BRIEF:
With the pictures left out, print exactly the lines below that run from the one containing "Figure 1. E" through the one containing "Table 1. Antioxidant".

START DATA

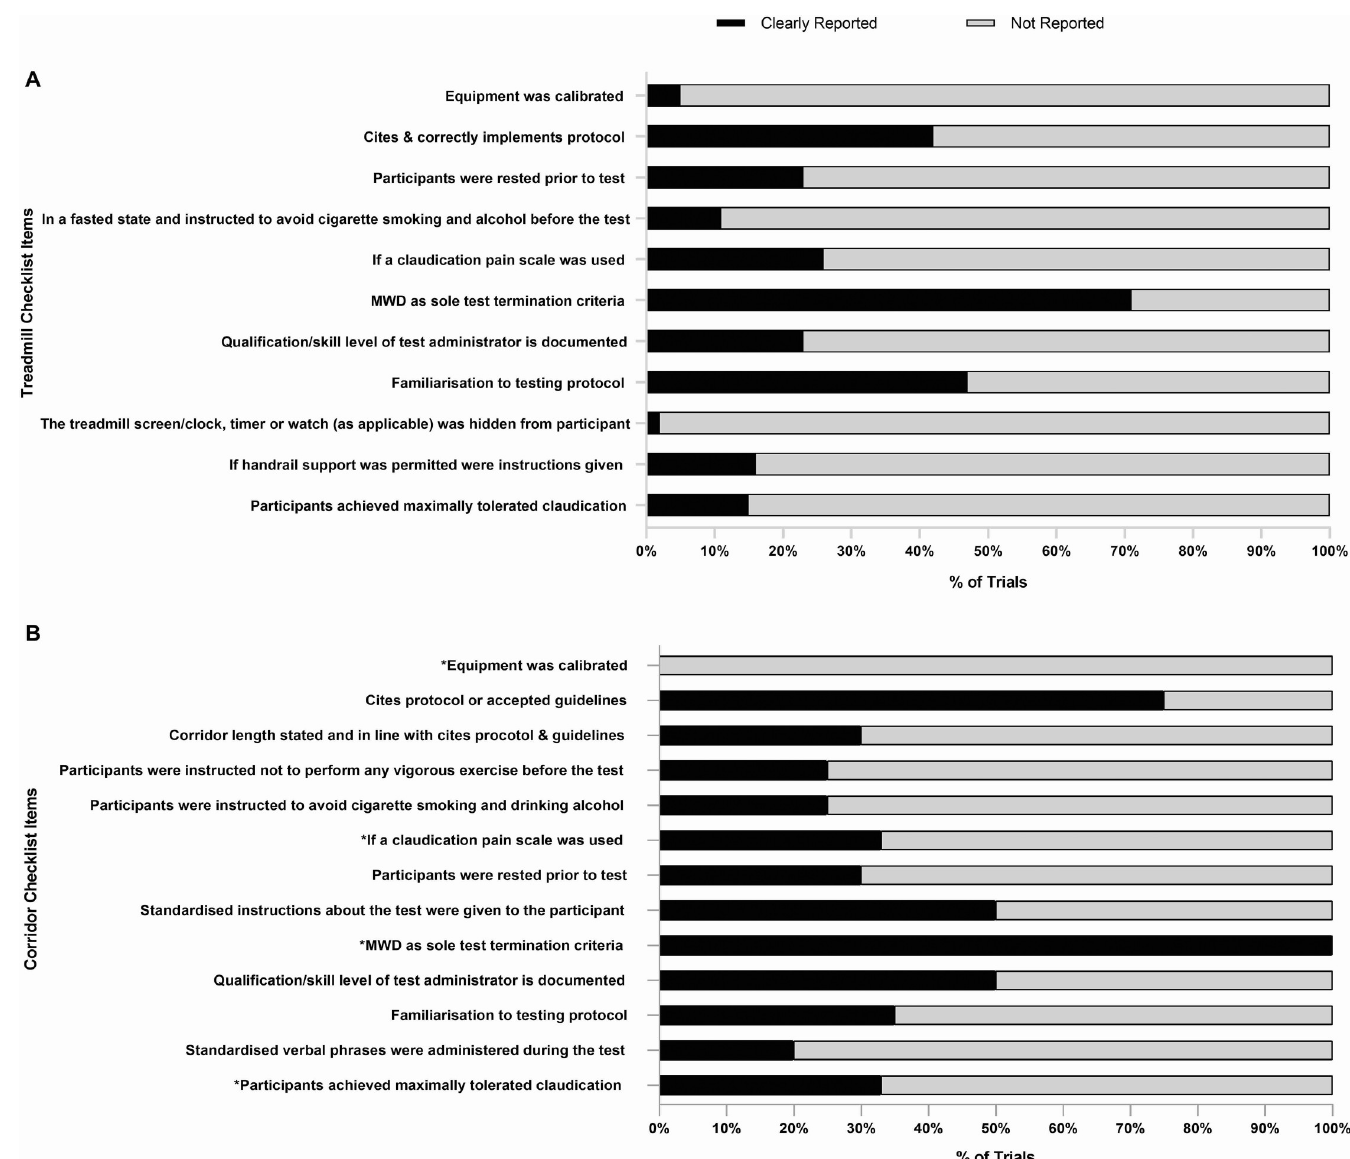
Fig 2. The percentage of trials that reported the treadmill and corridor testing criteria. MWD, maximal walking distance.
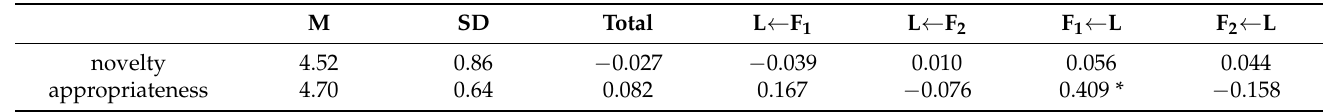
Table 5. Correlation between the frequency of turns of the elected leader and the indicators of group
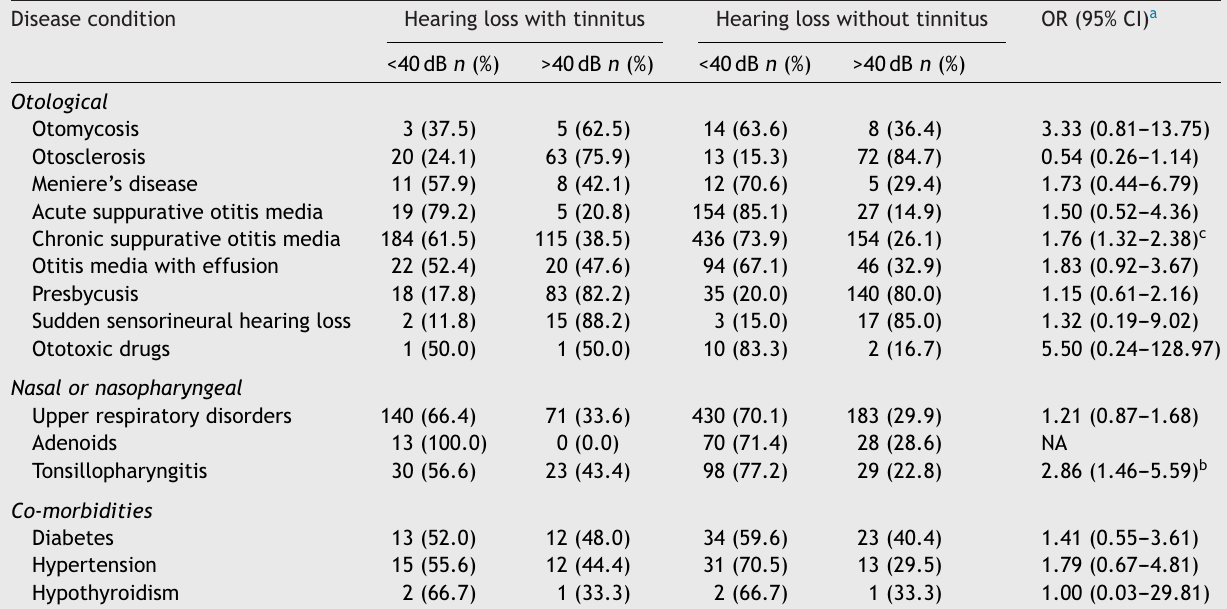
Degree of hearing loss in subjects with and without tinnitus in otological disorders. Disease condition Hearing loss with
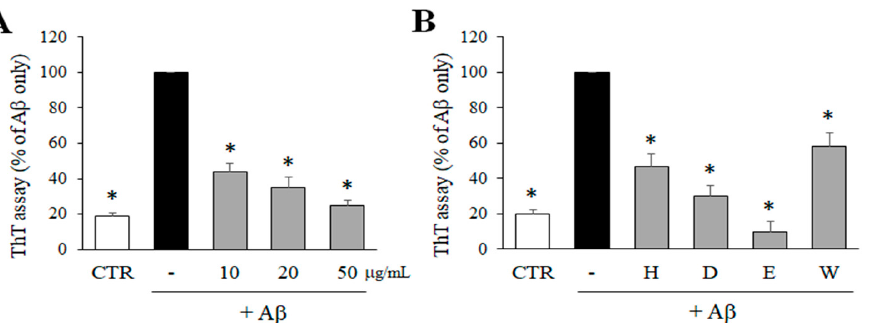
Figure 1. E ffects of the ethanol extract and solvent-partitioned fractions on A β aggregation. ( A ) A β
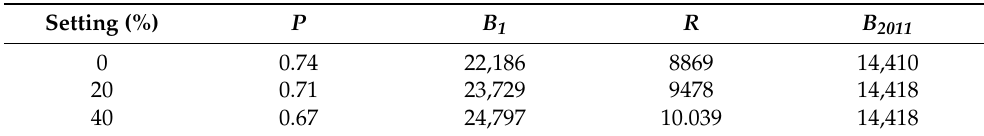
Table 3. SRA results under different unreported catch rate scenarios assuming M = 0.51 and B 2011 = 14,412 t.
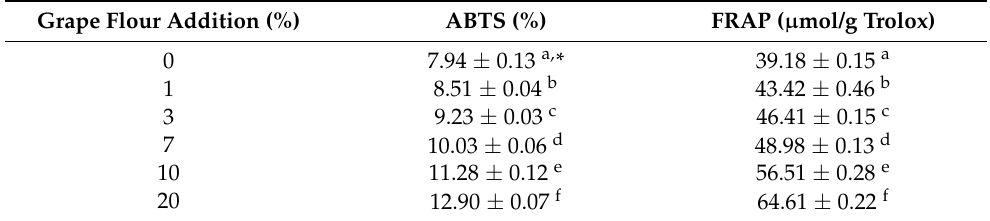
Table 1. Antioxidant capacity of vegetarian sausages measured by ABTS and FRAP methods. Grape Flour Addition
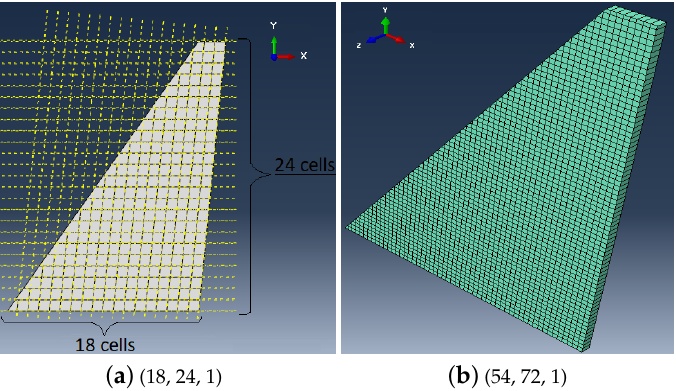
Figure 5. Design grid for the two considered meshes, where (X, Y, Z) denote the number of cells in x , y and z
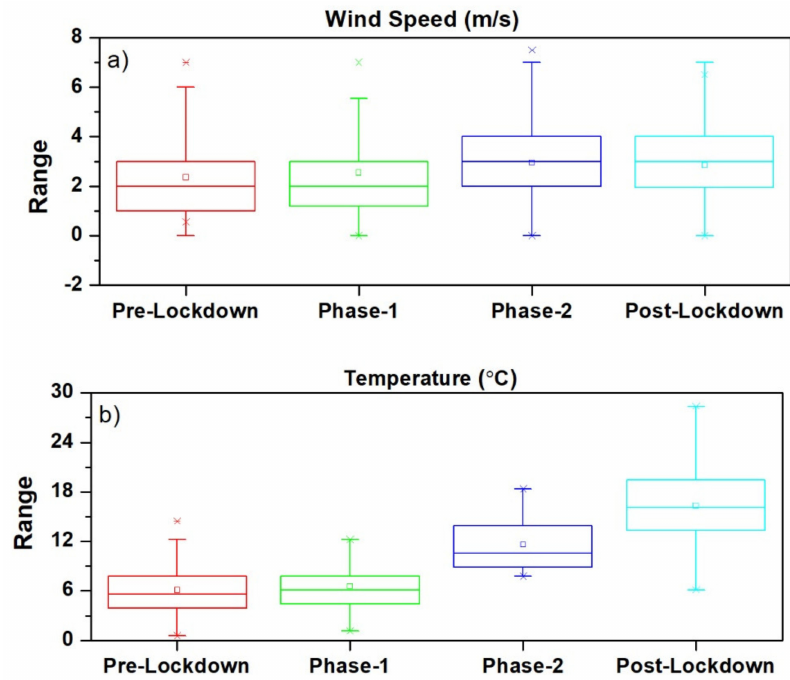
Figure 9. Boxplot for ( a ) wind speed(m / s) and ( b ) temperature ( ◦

END DATA
START DATA

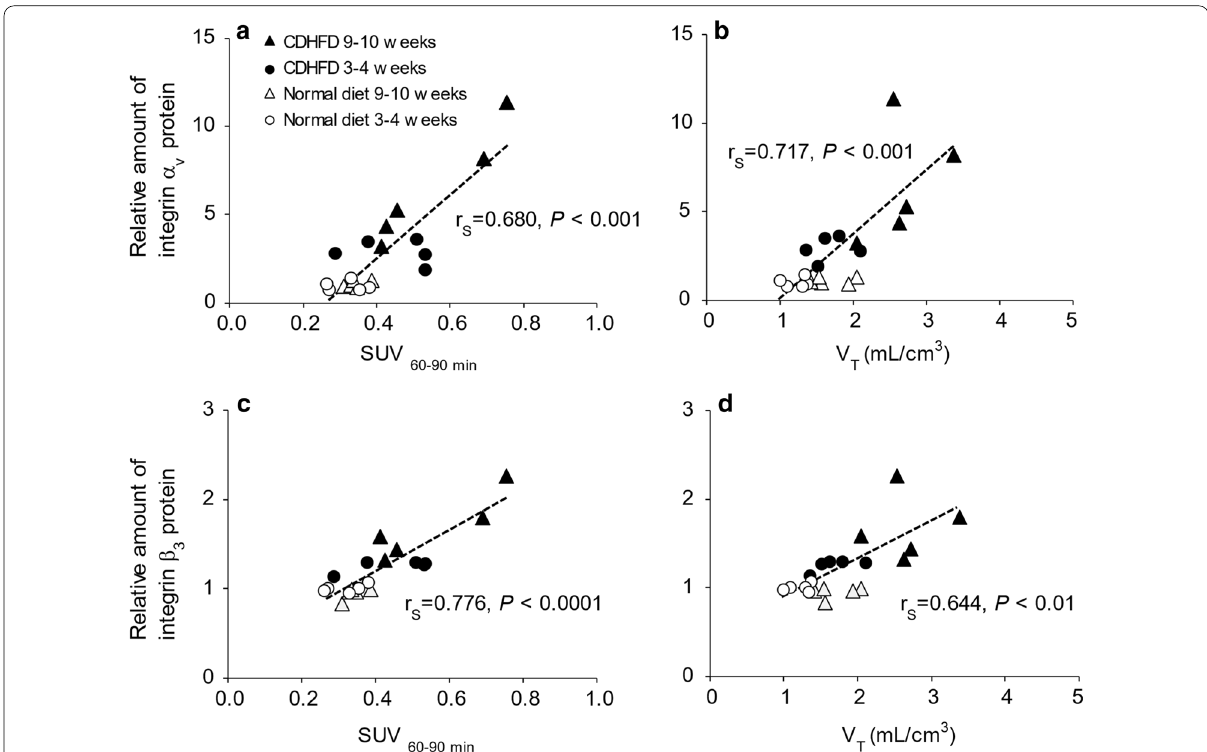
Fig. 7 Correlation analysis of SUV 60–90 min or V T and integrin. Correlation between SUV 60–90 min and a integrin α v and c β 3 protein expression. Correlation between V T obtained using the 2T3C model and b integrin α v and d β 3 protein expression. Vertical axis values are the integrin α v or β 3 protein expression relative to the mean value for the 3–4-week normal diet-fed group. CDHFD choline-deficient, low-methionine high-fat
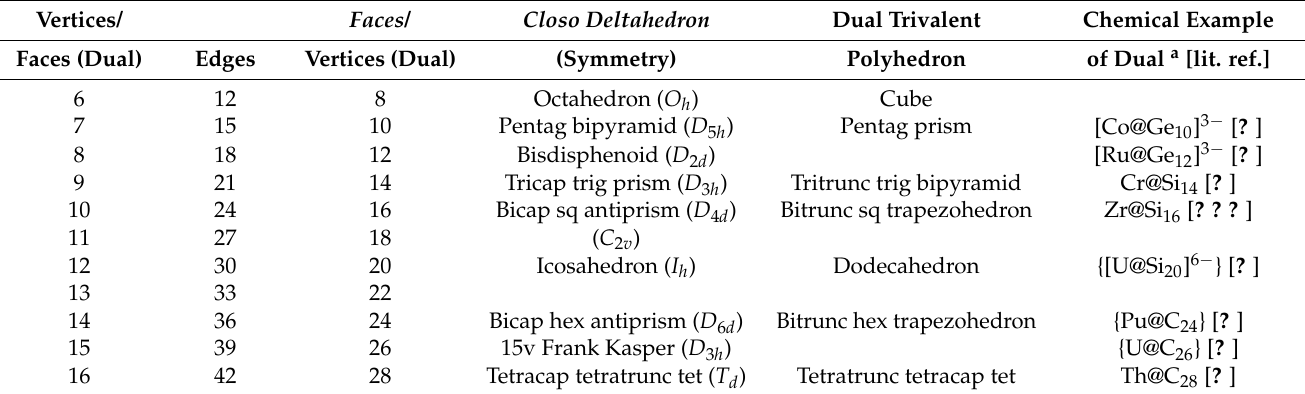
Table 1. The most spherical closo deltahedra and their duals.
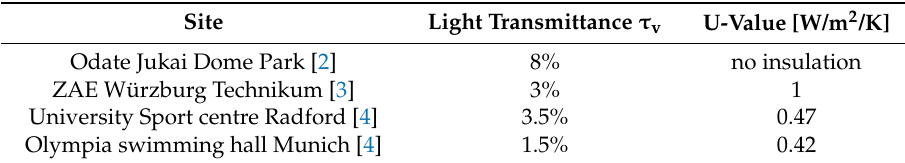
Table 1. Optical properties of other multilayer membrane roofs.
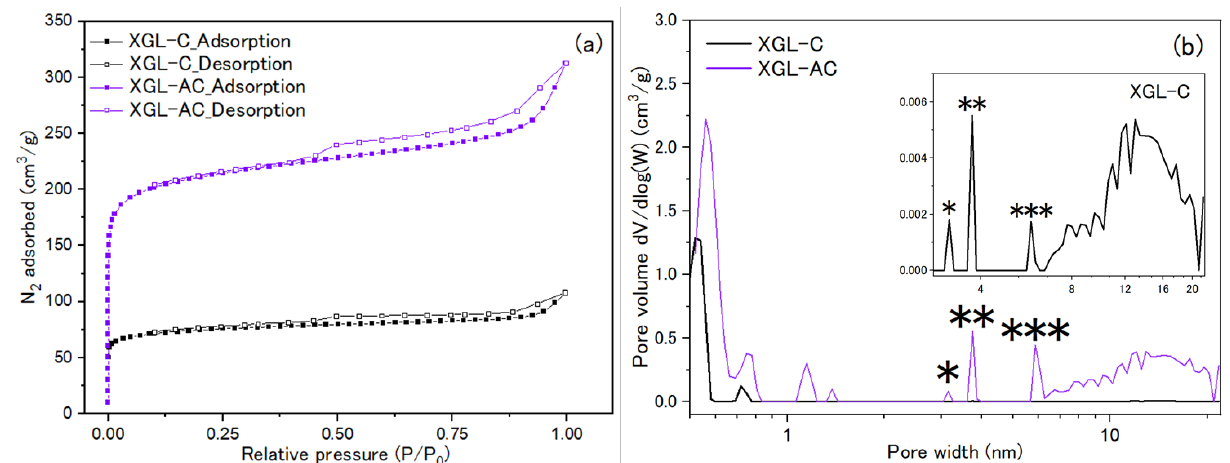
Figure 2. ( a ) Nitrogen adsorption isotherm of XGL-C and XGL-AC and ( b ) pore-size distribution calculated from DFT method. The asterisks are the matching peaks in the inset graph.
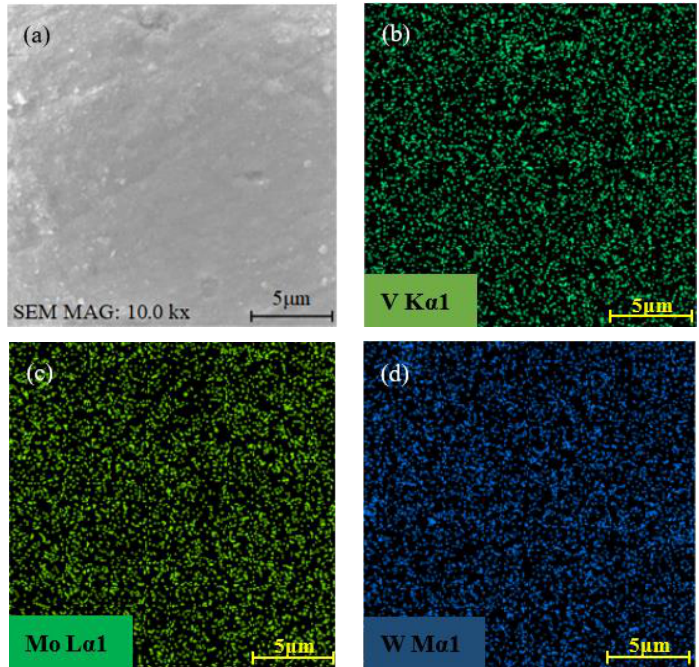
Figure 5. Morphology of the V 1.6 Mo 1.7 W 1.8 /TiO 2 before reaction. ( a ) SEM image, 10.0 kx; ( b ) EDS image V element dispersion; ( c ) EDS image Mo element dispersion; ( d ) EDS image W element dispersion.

END DATA

RESULT FOR THIS TASK:
Figure 1. E ffects of the ethanol extract and solvent-partitioned fractions on A β aggregation. ( A ) A β
Table 3. SRA results under different unreported catch rate scenarios assuming M = 0.51 and B 2011 = 14,412 t.
Table 1. Antioxidant capacity of vegetarian sausages measured by ABTS and FRAP methods. Grape Flour Addition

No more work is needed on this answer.